Biden administration's new broadband map shows stark digital divide

The publicly available interactive map differs greatly from the FCC's flawed broadband maps, showing far more unconnected and underconnected communities in the US.

Marguerite Reardon Former senior reporter
Marguerite Reardon started as a CNET News reporter in 2004, covering cellphone services, broadband, citywide Wi-Fi, the Net neutrality debate and the consolidation of the phone companies.
Marguerite Reardon
4 min read
NTIA map of broadband access in the US

The NTIA map combines datasets from the Census Bureau and the FCC, as well as private companies M-Lab, Ookla and Microsoft to paint a more accurate picture of broadband access in the US. 


The Biden administration released a new mapping tool Thursday that gives a more accurate picture of who has broadband and who doesn't. This new map could prove useful as President Joe Biden pushes his massive infrastructure spending agenda, which is expected to include funds to ensure every American has access to broadband. 

The National Telecommunications and Information Administration, under the purview of the US Commerce Department, developed the map using a combination of data from both public and private sources. The result is a map that shows far more people not served by broadband than the FCC's maps indicate. 

"As we release this important data to the public, it paints a sobering view of the challenges facing far too many Americans as they try to connect to high-speed broadband and participate in our modern economy," Secretary of Commerce Gina Raimondo said in a statement.

The map, which is publicly available and allows anyone to zoom in on an area to check availability, is the first of its kind because it uses information from both public and private entities, including data from the US Census Bureau and the FCC, as well as private companies M-Lab, Ookla and Microsoft. As a result, the new map is more granular than the maps the FCC has been using.

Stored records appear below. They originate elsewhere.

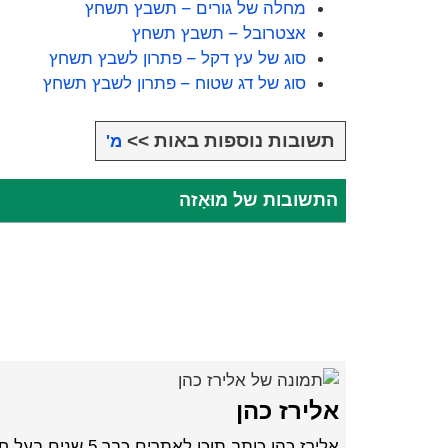
מחלה של גורים – תשבץ תשחץ
אצטרובל – תשבץ תשחץ
סוג של עץ דקל – פתרון לשבץ תשחץ
סוג של דג שטוח – פתרון לשבץ תשחץ
תשובות נוספות באות >>
מ'
התשובות של מוּאָזה
אלירז כהן
אלירז כהן כותב תוכן לאתרים כבר 5 שנים בעל חברה לכתיבת תכנים וקידום ברשת במגוון נושאים חמים ומעניינים.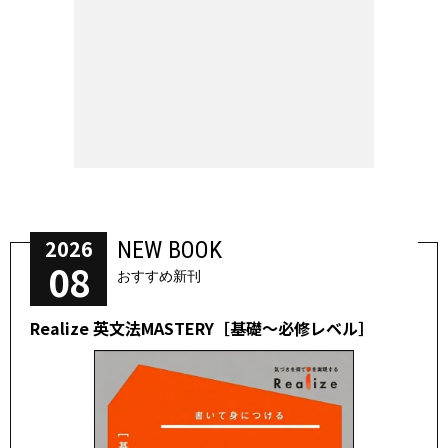
2026
NEW BOOK
08
おすすめ新刊
Realize 英文法MASTERY［基礎～必修レベル］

Watch this: How to solve the rural broadband problem? Fix the maps

Republicans and Democrats on the FCC and in Congress have long agreed that there are flaws in the FCC's maps, which are used to distribute the billions of dollars in federal funding the agency offers each year to subsidize the cost of building out infrastructure. The biggest issue is that they don't provide an accurate picture of where broadband exists and where it doesn't

The problem took on a new urgency as the COVID-19 pandemic forced everything from family gatherings to school to work to go online. The shutdowns starting in March 2020 highlighted the fact that millions of Americans across the country lack access to fast internet at home. To address these issues, Biden has called for $100 billion to be spent on getting every American online as part of his massive infrastructure spending proposal. 

But knowing where to direct the massive amounts of federal dollars depends on having an accurate picture of where the need exists. 

The problem behind the FCC's maps

The issue with the FCC's maps stems from how the data was collected. The FCC relies on self-reported information provided by internet service providers, who report coverage for so-called "census block" areas. These areas can span miles of territory, and if broadband providers report even a single home or business in a particular census block as having service, the FCC counts the entire census block as served. But that's not always the case, especially in rural communities. 

The new NTIA map tool is different from the FCC's map, because it contains data aggregated at the county, census tract and census block level to help show a more accurate picture of where quality broadband exists and where it doesn't. 

Because the data also includes on-the-ground speed test information, the tool also shows a community's true experience when going online. The result is that many parts of the country where internet access exists report speeds that fall below the FCC's benchmark for fixed broadband service of 25 Mbps download, 3 Mbps upload. 

The map also shows the overlap of high-poverty regions and areas that lack broadband access, because the dataset allows you to see where high-poverty communities are located and how that relates to internet usage patterns. It also shows where there's a lack of computers and related equipment. Usage patterns within tribal communities, which have historically suffered from lack of internet access, are also highlighted on the map. 

This is the first map that allows users to graphically compare and contrast these different data sources. Users can compare the separate data sets by toggling different fields on and off to gain a better understanding of where broadband needs are greatest.

FCC mapping reform efforts continue

In February, the FCC's acting chair, Jessica Rosenworcel, announced the formation of a new task force dedicated to implementing "long-overdue" upgrades to improve the agency's flawed broadband maps. But the data for the new FCC maps isn't likely to be available until next year.

The Biden administration has said that NTIA mapping tool introduced today is not a replacement for the efforts being done at the FCC. And the new map won't be used to direct federal funds. 

Rosenworcel applauded the NTIA's efforts and said she looks forward to working with the agency to develop more accurate maps. 

"To ensure that every household has the internet access necessary for success in the digital age, we need better ways to accurately measure where high-speed service has reached Americans and where it has not," she said in a statement. "The latest mapping effort by NTIA is a welcome new tool that provides valuable insight into the state of broadband across the country."

The FCC, she said, looks forward to continuing its collaboration with the Commerce Department and other federal partners to "fulfill the goal of connecting 100 percent of Americans."